**Text excerpt**
----

Published : Jul 29, 2011 00:00 IST

Dunya men Qateel usse munafiq nahi koi Dunya/ Jo Zulm to sehta hai baghawat nahi karta

(There is no greater hypocrite than he in the world Qateel/Who suffers oppression but does not rebel)

Qateel Shafai

ALONE in the Union of India, the State of Jammu and Kashmir systematically denies to the citizen the fundamental right to assemble peaceably and without arms (Article 19 (1) (b) of the Constitution). Also violated are Articles 21 and 25 of the United Nation's International Covenant on Civil and Political Rights, which India has ratified and for whose observance it has, periodically, to file reports and defend them before the Human Rights Committee set up under the Covenant. Article 21 declares that the right to peaceful assembly shall be recognised while Article 25 guarantees the right to take part in the conduct of public affairs.

Has any civil liberties body kept count of the number of days for which Syed Ali Shah Geelani, Mirwaiz Maulana Umer Farooq, Yasin Malik and Shabbir Shah, to name a few, have been kept either in prison or under house arrest ever since Omar Abdullah became Chief Minister two years ago? Rallies are prevented. Undeclared curfews are the order of the day. On May 21, the Eidgah rally of the Hurriyat (Moderate) was aborted by an undeclared curfew and the leaders put under house arrest. The rally was to commemorate the assassination of Mirwaiz Maulana Mohammed Farooq on May 21, 1990.

The situation in the valley could not have been better. On May 23, the COC 15 Corps, Lieutenant General Syed Ata Hasnain told Greater Kashmir: There was no incident of infiltration and neither was there any gunfight on Line of Control. These reports are concocted and baseless. This kind of baseless stuff appears in the media in May and June every year.

On May 24, Omar Abdullah expressed his discomfiture by saying that 40 militants had crossed over this year. Peace foils his repressive policies, which are worse than Farooq Abdullah's in some respects. He received his just deserts the very next day with a sharp rebuttal from Army spokesman Lt. Col. J.S. Brar: Our stand on the issue of infiltration is clear. Two days, back our Corps Commander Lt. General Syed Atta Hasnain has made a statement on infiltration. We stand by our Commander's comments on the issue.

Like Farooq Abdullah, Omar owes his job to New Delhi's favour, not to the popular will. The eight Assembly seats from Srinagar, where the lowest polling was recorded, were won by the National Conference Party machine aided by the security agencies. As Winston Churchill said on June 2, 1931: No government which is in a large minority in the country, even though it possesses a working majority in the House of Commons, can have the necessary power to cope with real problems. This unrepresentative government could not have dared to behave as it has were it not for the support of some in government and the Congress in New Delhi. Their support is not conceived in the national interest but in the interest of the Congress party.

----

**Data records**
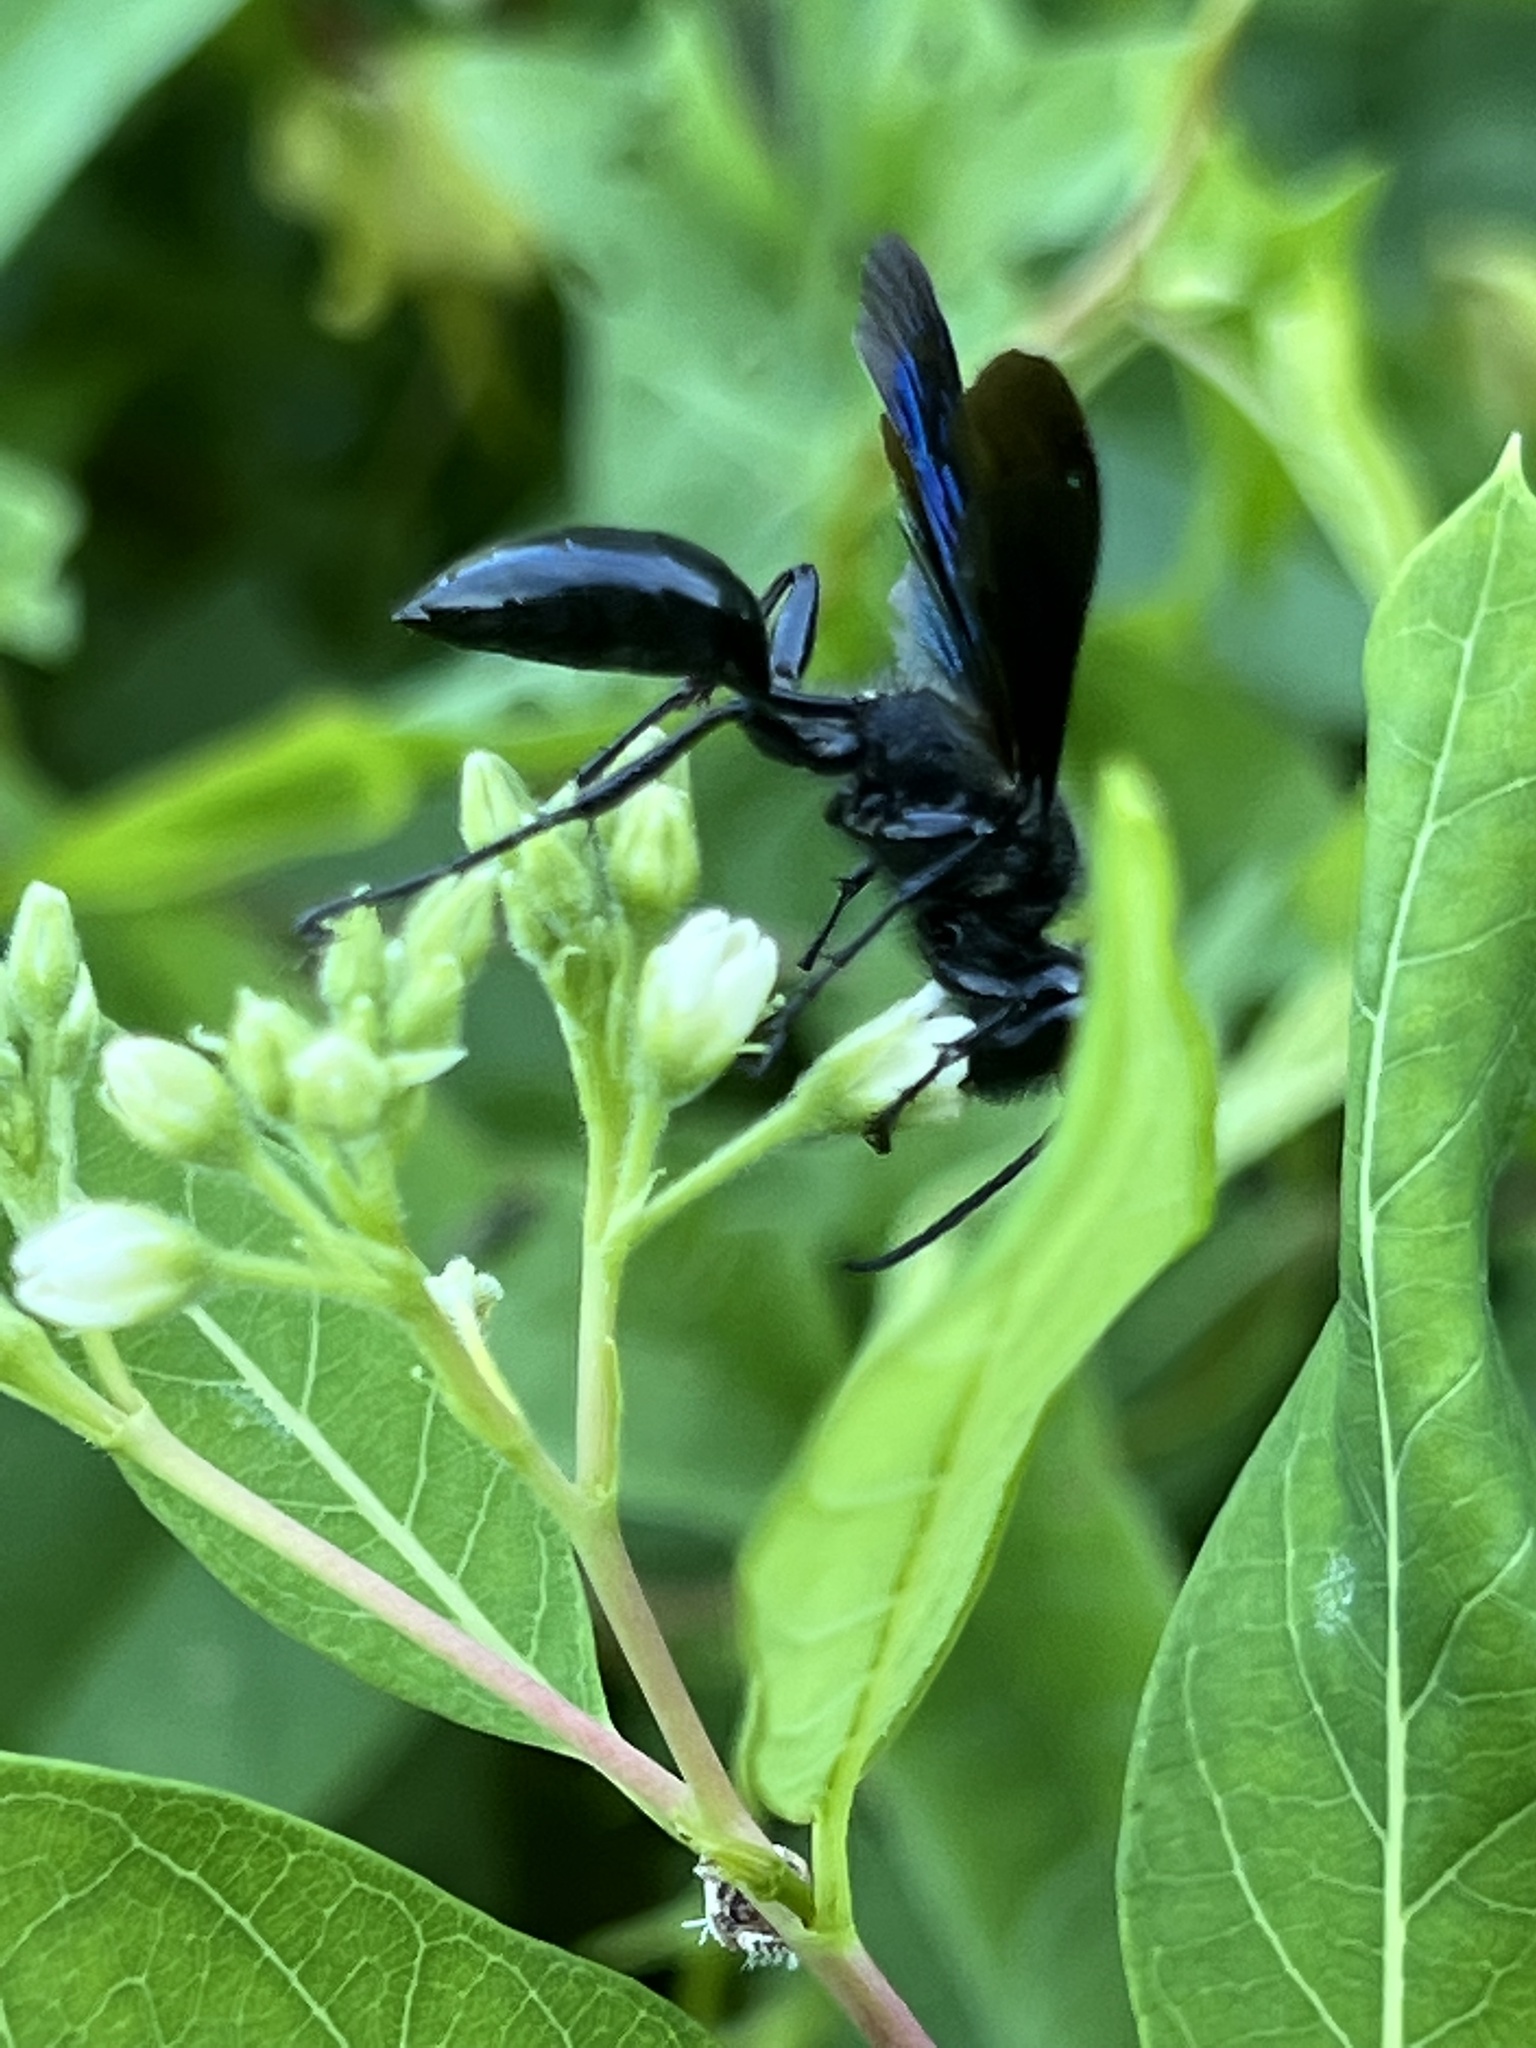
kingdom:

----

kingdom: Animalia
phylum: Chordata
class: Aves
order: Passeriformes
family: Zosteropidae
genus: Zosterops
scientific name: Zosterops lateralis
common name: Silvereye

----

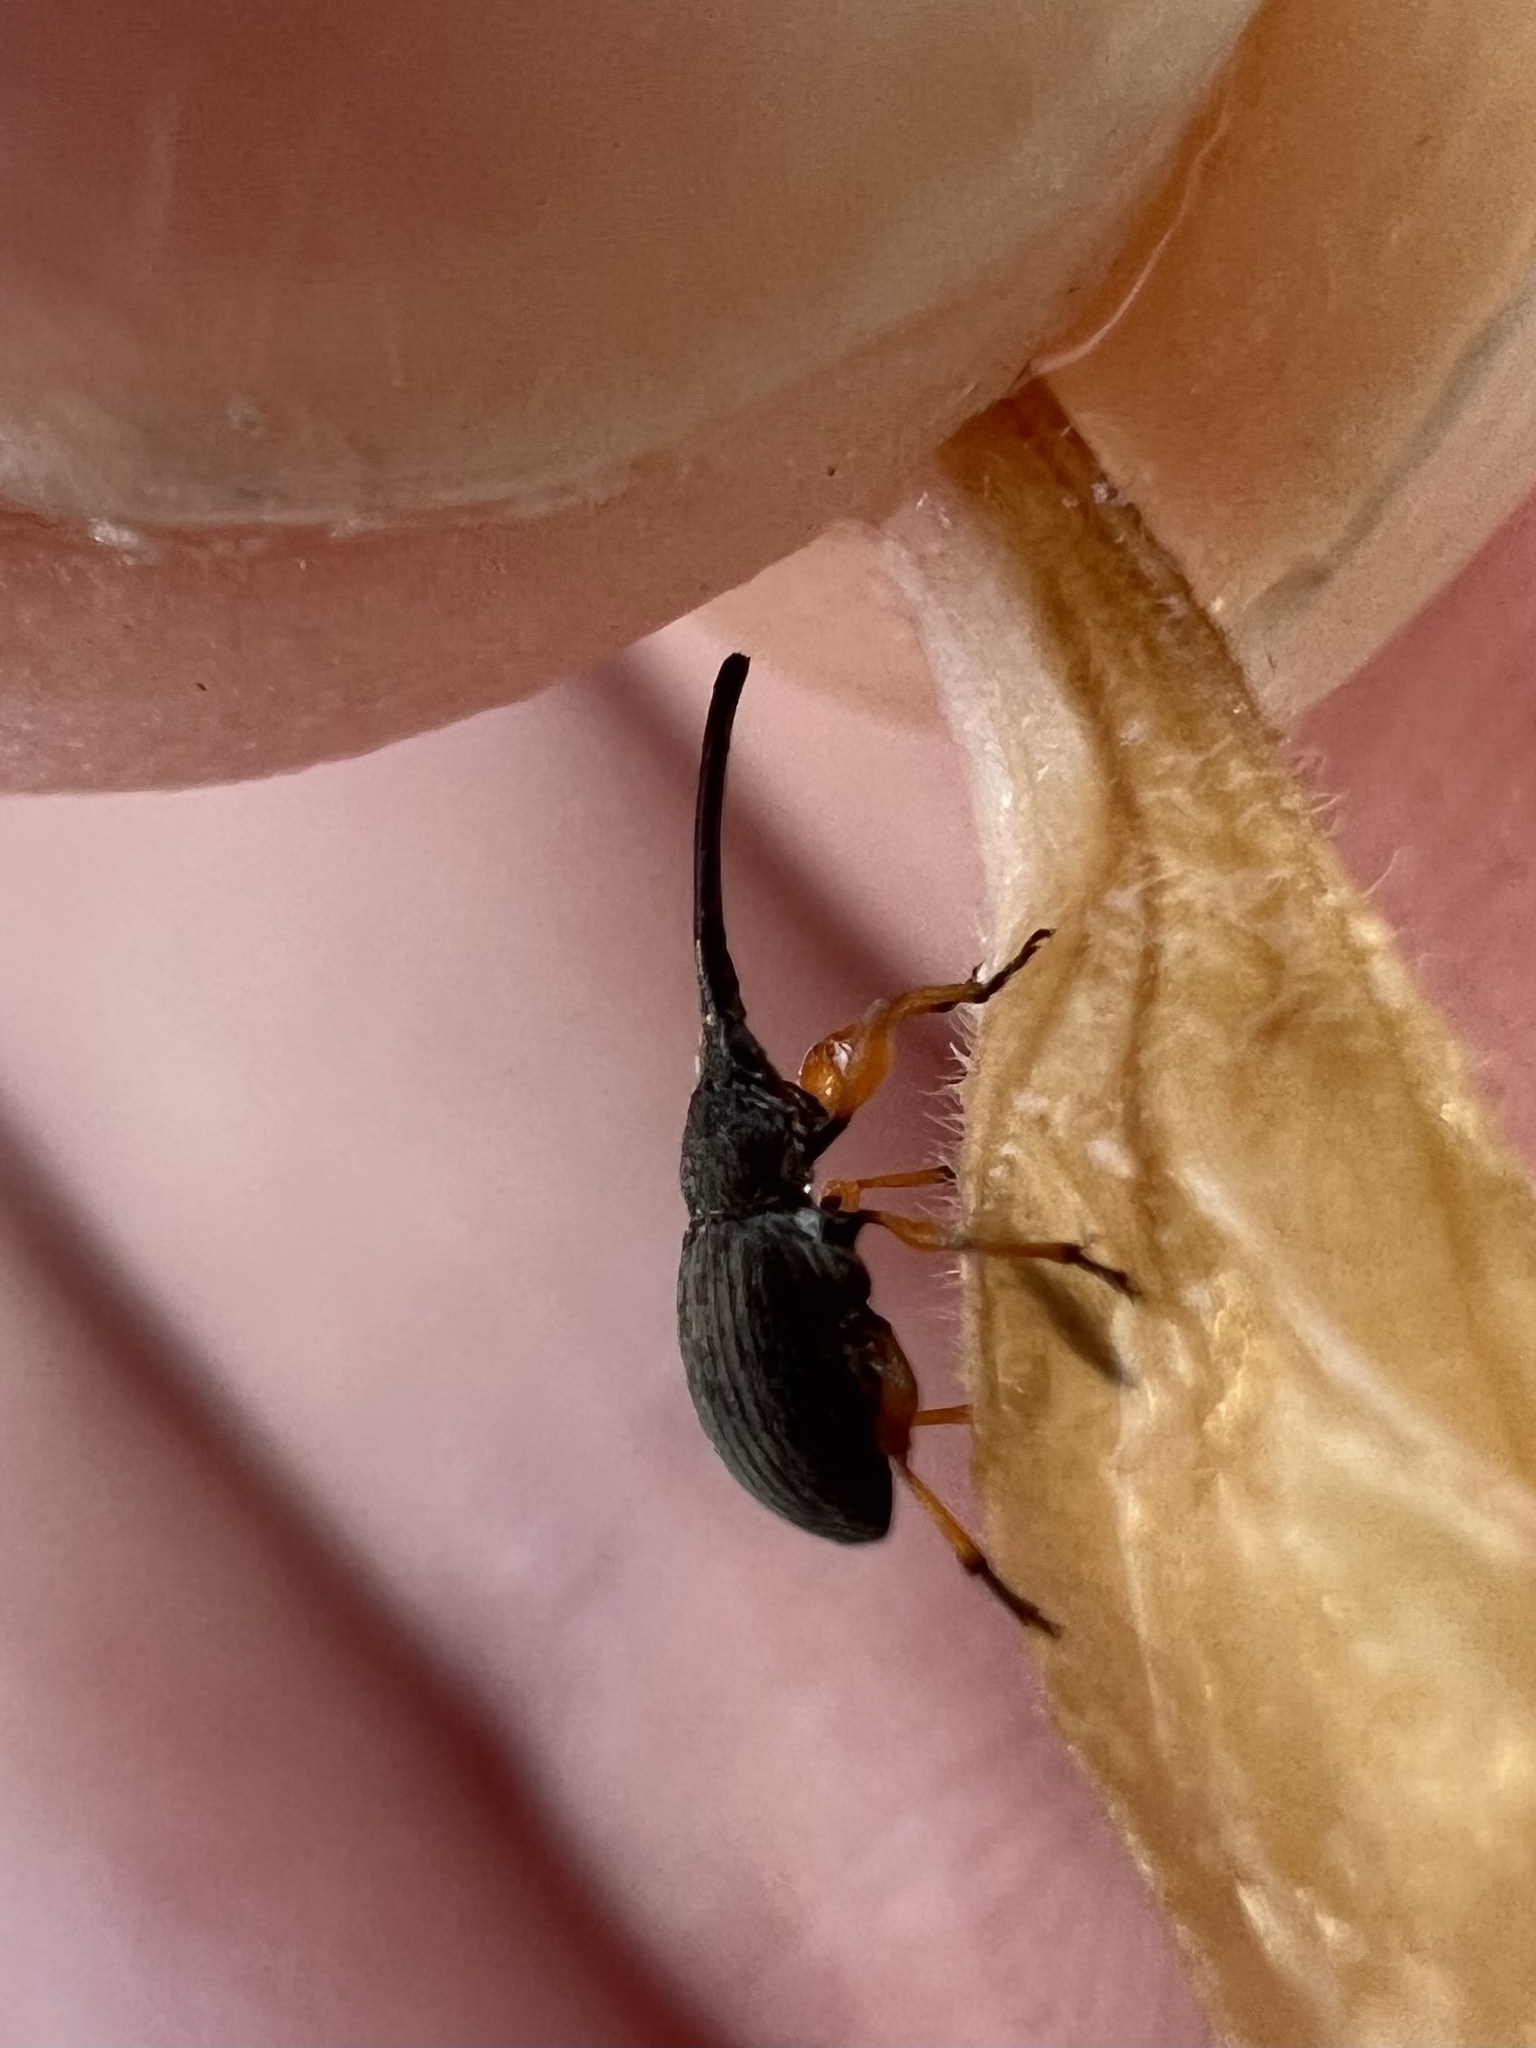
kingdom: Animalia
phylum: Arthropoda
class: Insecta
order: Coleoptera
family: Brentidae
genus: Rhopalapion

----

**Given instruction 1**
Output the part of the Jammu and Kashmir text that begins at "Like Farooq Abdullah, Omar" and stops after "the Congress party.", word for word.
**Given instruction 2**
Carry on the Jammu and Kashmir text from its last sentence.
The records aren't needed for anything here.

**Exercise response 1**
Like Farooq Abdullah, Omar owes his job to New Delhi's favour, not to the popular will. The eight Assembly seats from Srinagar, where the lowest polling was recorded, were won by the National Conference Party machine aided by the security agencies. As Winston Churchill said on June 2, 1931: No government which is in a large minority in the country, even though it possesses a working majority in the House of Commons, can have the necessary power to cope with real problems. This unrepresentative government could not have dared to behave as it has were it not for the support of some in government and the Congress in New Delhi. Their support is not conceived in the national interest but in the interest of the Congress party.

**Exercise response 2**
Contrast this with the utterances of, say, Syed Ali Shah Geelani. His five-point formula for peace last year was deliberately ignored. Undeterred, he said on April 22: Our struggle, particularly after 2008, will be peaceful. There will be no use of gun, grenade, tear gas or any other weapon in it ( The Telegraph, April 23). On April 29, he asked the youth to refrain from pelting stones: It is turning out to be a huge loss for my people, like in 2010. More, he asked them not to shout provocative slogans like Indian dogs go back'. While critical of the Army's role, he said: They are our brothers on a humanitarian basis. Calling them dogs doesn't suit us at all it is against our religion and morals ( Rising Kashmir; April 30). On June 3, he declared: I want to make it clear that tourists arriving in Kashmir are our guests. He asked the tradesmen not to cheat them ( Greater Kashmir; June 4, 2011). All this from a man New Delhi and very many in the media love to hate. As for the police and the State government's behaviour, note that there are still 124 young alleged stone pelters in prison according to Director General of Police Kuldeep Kheda ( Greater Kashmir; June 16) Have they been tried and convicted at all?

The secession bogey will fool nobody. Article 253 is applied to Kashmir with this very meaningful proviso: Provided that after the Commencement of the Constitution (Application to Jammu and Kashmir) Order 1954, no decision affecting the disposition of the State of Jammu and Kashmir shall be made by the Government of India without the consent of the government of that State. This implies that that government is elected by a free election, not a rigged one. But are the people of Kashmir, who are directly affected, to have no say on the decision affecting the disposition of their State? Debate cannot be confined to election time. It has to be kept open. Evidently the decision on Kashmir's disposition is yet to be made. Hence the proviso. The citizen is surely free to express his opinion on any of the options in that disposition.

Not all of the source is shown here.